EDIT well I wiped every thing and started over flashed 48 then flashed R.01 but no luck so I am not one to ***** and gripe so all I have to say is thank you for what you have done I am likening it.


----------



## tfast500 (Sep 27, 2011)

dragon said:


> OK man will do I was thinking that I mite half to do that thank you.
> 
> EDIT well I wiped every thing and started over flashed 48 then flashed R.01 but no luck so I am not one to ***** and gripe so all I have to say is thank you for what you have done I am likening it.

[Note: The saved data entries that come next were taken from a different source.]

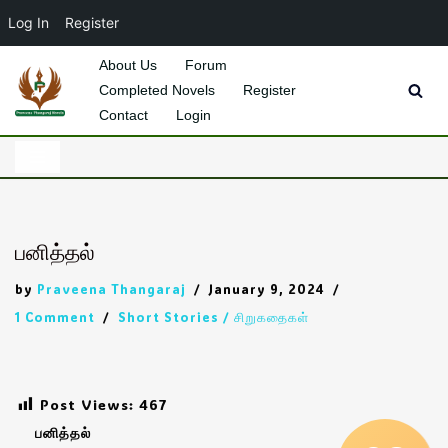
Log In
Register
About Us
Forum
Completed Novels
Register
Skip
Contact
Login
to
content
பனித்தல்
by
Praveena Thangaraj
January 9, 2024
1 Comment
Short Stories / சிறுகதைகள்
Post Views:
467
பனித்தல்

Are u using stock launcher?

So the home button inside app drawer is white? What else is different? I will try flashing the file I uploaded maybe it got meet up? I haven't tried it since I was pretty sure it was the same on my phone ill look into it


----------



## aanth0ny (Oct 5, 2011)

So how do put this theme rom on my phone?


----------



## tfast500 (Sep 27, 2011)

First you need liberty rom. You can download latest buil on andirc #bionic. If you have that then just flash it in clockworkmod recovery


----------



## dragon (Jun 24, 2011)

tfast500 said:


> Are u using stock launcher?
> 
> So the home button inside app drawer is white? What else is different? I will try flashing the file I uploaded maybe it got meet up? I haven't tried it since I was pretty sure it was the same on my phone ill look into it


I'm using lpp. the other thing is when you press the home screen and the add to home screen box comes up the icons in there are not cyan colored. hey it is not a problem or a deal breaker I'm still running it and liking it.


----------



## a42ozslushie (Oct 9, 2011)

How exactly did you get those cyan colored apps? Is it an icon pack? If so, could you please direct me to where you got those?


----------



## tfast500 (Sep 27, 2011)

a42ozslushie said:


> How exactly did you get those cyan colored apps? Is it an icon pack? If so, could you please direct me to where you got those?


I only themed like 4 app icons so far. no icon packs


----------



## tfast500 (Sep 27, 2011)

Will be posting a fix this weekend for FCs found in settings 

R.02:
Will have the FCs fixed
Other cosmetic issues fixed
More themed! :grin3:


----------